§ Alıştırma soruları:
1 - Sa’d bin Ubâde hakkındaki metinde "Eshâb-ı kirâmın meşhurlarından." sözleriyle başlayıp "Gûta kasabasında defnedildi." sözlerine kadar süren kısmı, "Ebû Sâbit" yerine "Ebu Sabit" koyarak yeniden yazın.
2 - Sa’d bin Ubâde hakkındaki metne, gösterilen son cümleden sonra kaldığı yerden devam edin.

§ Metin:
Eshâb-ı kirâmın meşhurlarından. Ensârdan yâni, Medîneli Müslümanlardan olup, cömertlikte benzeri yoktu. Künyesi Ebû Sâbit ve Ebû Kays’tır. Lakabı Seyyid-ül-Hazrec’tir. Hazrec kabîlesinin Sâide kolundandır. Babası Ubâde, kabîlesinin reîsiydi. Annesi Ümre binti Mes’ûd, sahâbiyedir. Doğum târihi bilinmemektedir. 635 (H.14) senesinde Şam tarafında Harran’da vefât etti. Gûta kasabasında defnedildi.
Sa’d bin Ubâde "radıyallahü anh", zamânının bütün ilimlerini tahsil etmiş ve Arap emîrleri gibi yetişmiştir. Zamânın harp vâsıtalarını kullanmakta, bilhassa ok atmakta son derece mâhirdi. Arapçayı konuşma ve bütün inceliklerini bilme husûsunda şöhreti büyük olduğu için Sa’d bin Ubâde’ye Kâmil lakabı verilmiştir.
İkinci Akabe bîatında Müslüman olan Sa’d bin Ubâde "radıyallahü anh", kendi canlarını ve mallarını korudukları gibi, Peygamberimize yardım edeceklerine söz veren sahâbîlerdendi. Bu bîatte seçilen 12 temsilciden biri de Sa’d bin Ubâde’dir "radıyallahü anh". Çok zengin ve cömertti. Peygamber efendimiz "sallallahü aleyhi ve sellem", Medîne-i münevvereye hicret ettiğinde, hazret-i Hâlid bin Zeyd Ebû Eyyûb el-Ensârî’nin evinde yedi ay misâfir olmuştu. Sa’d bin Ubâde "radıyallahü anh", Peygamberimize bu misâfirliği sırasında her gün yemek gönderirdi. Hicretin ikinci yılında yapılan ve ilk olan Ebvâ Gazvesinde Medîne’de Peygamber efendimize vekil olarak görevlendirildi.

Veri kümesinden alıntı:
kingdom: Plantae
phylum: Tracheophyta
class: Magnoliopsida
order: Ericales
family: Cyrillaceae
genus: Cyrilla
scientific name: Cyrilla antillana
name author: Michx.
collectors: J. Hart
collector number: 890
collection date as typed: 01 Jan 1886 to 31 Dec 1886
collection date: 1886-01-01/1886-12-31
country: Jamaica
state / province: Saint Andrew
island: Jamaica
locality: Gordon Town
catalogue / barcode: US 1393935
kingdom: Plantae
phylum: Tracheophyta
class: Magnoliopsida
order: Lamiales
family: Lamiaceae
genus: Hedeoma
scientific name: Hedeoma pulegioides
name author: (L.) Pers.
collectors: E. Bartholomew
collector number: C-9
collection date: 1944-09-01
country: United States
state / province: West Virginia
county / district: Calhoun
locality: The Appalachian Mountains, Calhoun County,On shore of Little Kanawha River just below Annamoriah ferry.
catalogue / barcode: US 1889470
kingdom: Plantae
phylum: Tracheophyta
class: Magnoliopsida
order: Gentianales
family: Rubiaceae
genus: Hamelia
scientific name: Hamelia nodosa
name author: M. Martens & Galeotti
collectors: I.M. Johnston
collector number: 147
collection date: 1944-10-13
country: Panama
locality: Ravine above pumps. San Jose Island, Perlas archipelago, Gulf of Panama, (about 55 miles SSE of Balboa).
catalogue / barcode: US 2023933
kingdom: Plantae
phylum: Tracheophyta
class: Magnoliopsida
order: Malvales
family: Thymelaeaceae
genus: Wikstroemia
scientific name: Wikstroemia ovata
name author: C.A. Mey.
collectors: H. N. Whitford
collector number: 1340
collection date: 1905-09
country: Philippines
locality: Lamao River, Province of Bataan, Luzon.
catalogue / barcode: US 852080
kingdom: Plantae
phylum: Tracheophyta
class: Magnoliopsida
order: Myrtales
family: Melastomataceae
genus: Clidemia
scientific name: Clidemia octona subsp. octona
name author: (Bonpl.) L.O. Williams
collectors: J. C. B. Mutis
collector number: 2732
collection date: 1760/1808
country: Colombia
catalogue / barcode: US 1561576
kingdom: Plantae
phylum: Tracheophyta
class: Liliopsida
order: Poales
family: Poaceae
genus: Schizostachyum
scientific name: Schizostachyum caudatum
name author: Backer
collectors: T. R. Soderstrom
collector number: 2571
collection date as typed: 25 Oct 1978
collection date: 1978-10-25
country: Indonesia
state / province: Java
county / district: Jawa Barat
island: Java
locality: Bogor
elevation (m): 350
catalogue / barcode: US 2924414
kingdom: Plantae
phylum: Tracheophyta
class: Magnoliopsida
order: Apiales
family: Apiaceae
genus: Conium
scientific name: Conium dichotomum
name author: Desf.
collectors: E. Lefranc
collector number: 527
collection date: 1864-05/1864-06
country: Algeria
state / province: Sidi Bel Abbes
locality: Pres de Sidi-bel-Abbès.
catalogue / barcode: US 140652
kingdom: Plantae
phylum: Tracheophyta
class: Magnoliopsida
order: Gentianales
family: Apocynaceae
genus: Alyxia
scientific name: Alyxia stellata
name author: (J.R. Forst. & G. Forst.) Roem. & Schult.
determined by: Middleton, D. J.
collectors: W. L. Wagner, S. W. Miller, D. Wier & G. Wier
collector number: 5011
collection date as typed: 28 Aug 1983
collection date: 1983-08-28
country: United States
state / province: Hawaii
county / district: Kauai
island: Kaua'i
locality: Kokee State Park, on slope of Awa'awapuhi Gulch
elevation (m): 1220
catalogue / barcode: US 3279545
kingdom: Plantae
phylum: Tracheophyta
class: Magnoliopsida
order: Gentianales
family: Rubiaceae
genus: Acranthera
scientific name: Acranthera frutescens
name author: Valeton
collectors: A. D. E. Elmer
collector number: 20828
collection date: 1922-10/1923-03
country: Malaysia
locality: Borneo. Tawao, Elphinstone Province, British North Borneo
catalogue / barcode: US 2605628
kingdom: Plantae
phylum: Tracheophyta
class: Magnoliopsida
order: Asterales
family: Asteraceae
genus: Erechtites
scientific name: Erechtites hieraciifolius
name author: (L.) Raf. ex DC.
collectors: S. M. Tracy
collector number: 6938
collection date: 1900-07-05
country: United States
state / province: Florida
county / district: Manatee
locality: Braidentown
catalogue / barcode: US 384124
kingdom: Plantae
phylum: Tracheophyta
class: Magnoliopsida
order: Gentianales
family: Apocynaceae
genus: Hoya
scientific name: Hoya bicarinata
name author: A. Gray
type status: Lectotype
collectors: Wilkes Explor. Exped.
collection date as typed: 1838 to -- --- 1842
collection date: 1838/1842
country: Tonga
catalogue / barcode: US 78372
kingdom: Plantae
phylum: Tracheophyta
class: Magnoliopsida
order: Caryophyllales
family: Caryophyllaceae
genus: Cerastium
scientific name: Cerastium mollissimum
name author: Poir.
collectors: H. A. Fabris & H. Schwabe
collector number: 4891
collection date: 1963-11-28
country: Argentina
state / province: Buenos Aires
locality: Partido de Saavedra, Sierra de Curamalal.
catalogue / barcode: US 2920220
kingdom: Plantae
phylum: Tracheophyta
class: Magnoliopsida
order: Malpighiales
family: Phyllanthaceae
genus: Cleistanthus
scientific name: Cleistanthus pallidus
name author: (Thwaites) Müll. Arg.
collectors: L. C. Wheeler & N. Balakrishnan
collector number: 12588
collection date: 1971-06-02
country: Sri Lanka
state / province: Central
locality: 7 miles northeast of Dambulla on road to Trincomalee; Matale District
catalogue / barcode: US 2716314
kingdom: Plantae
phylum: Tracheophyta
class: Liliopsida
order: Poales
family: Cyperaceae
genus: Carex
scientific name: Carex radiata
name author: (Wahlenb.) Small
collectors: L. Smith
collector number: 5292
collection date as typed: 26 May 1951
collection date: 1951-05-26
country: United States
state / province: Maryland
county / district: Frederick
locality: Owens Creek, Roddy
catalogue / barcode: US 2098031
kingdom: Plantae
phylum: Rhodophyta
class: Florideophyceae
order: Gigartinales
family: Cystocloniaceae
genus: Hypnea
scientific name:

§ Alıştırmanın cevapları:
1 -
Eshâb-ı kirâmın meşhurlarından. Ensârdan yâni, Medîneli Müslümanlardan olup, cömertlikte benzeri yoktu. Künyesi Ebu Sabit ve Ebû Kays’tır. Lakabı Seyyid-ül-Hazrec’tir. Hazrec kabîlesinin Sâide kolundandır. Babası Ubâde, kabîlesinin reîsiydi. Annesi Ümre binti Mes’ûd, sahâbiyedir. Doğum târihi bilinmemektedir. 635 (H.14) senesinde Şam tarafında Harran’da vefât etti. Gûta kasabasında defnedildi.

2 -
Peygamberimiz "sallallahü aleyhi ve sellem", Bedr Savaşı yapılmadan önce müşâvere heyetini topladığında, Sa’d bin Ubâde "radıyallahü anh" da bu heyette bulundu. Bedr ve Uhud savaşlarına katıldı. Uhud Savaşında Peygamberimiz "sallallahü aleyhi ve sellem", Hazrec kabîlesinin sancağını Sa’d bin Ubâde’ye "radıyallahü anh" verdi. Bu savaşta düşman karşısında büyük bir sebâtla savaştı. Müreysi Gazâsında Ensârın sancağını da o taşıdı. 627 (H.6) yılında vukû bulan Gared Gazvesinde orduya erzak olarak on deve yükü hurma verdi. Bu hizmeti üzerine Peygamberimiz "sallallahü aleyhi ve sellem"; “Allah’ım! Sa’d’a ve âilesine rahmet eyle.” diyerek duâ etti. Hendek Savaşı yapılmadan önce, Peygamberimiz "sallallahü aleyhi ve sellem" istişâre için, Sa’d bin Mu’âz ve Sa’d bin Ubâde’yi çağırmıştı. Peygamber efendimizin emirlerine uymakta en ufak bir tereddüt göstermeyeceklerini ve müşriklerle savaşmaya, canlarını fedâ etmeye hazır olduklarını belirttiler. Bu sırada gösterdikleri sebat ve düşmanla çarpışma husûsundaki karârları karşısında Peygamberimiz çok memnûn oldu. Hendek Savaşına da katılan Sa’d bin Ubâde "radıyallahü anh", bu savaşta Ensârın sancağını taşıdı.
Hendek Savaşından hemen sonra yapılan Benî Kureyzâ Gazâsında bütün orduya yiyecek verdi. Hudeybiye Antlaşmasında ve Bî’at-ı Rıdvânda bulunan Sa’d bin Ubâde, Hayber Gazvesinde ordunun kumandanlarından birisiydi. Mekke’nin fethinde de bulundu ve sancaklardan birini o taşıdı. Bundan sonra vukû bulan Huneyn Gazvesinde Hazrec kabîlesinin sancağını taşıdı.
Sa’d bin Ubâde dâimâ İslâmiyete hizmet etmiş, Medîneli Müslümanları dîn-i İslâm için fedâkârlık ve hizmet etmeye teşvik etmiştir. Peygamberimizin vefâtından sonra, Ensâr tarafından Sa’d bin Ubâde halîfe seçilmek istenmişti. Hazret-i Ebû Bekir’in ve hazret-i Ömer’in, Eshâb-ı kirâma karşı yaptıkları konuşmaları dinleyen Ensâr da, diğer sahâbîler gibi, hazret-i Ebû Bekr’e bîat edip onu halîfe seçtiler. Sa’d bin Ubâde "radıyallahü anh", Ebû Bekir’in halîfeliği sırasında Medîne’de ikâmet etti. Sonra Şam tarafında Harran’a gitti. Ömrünün sonuna kadar orada yaşadı.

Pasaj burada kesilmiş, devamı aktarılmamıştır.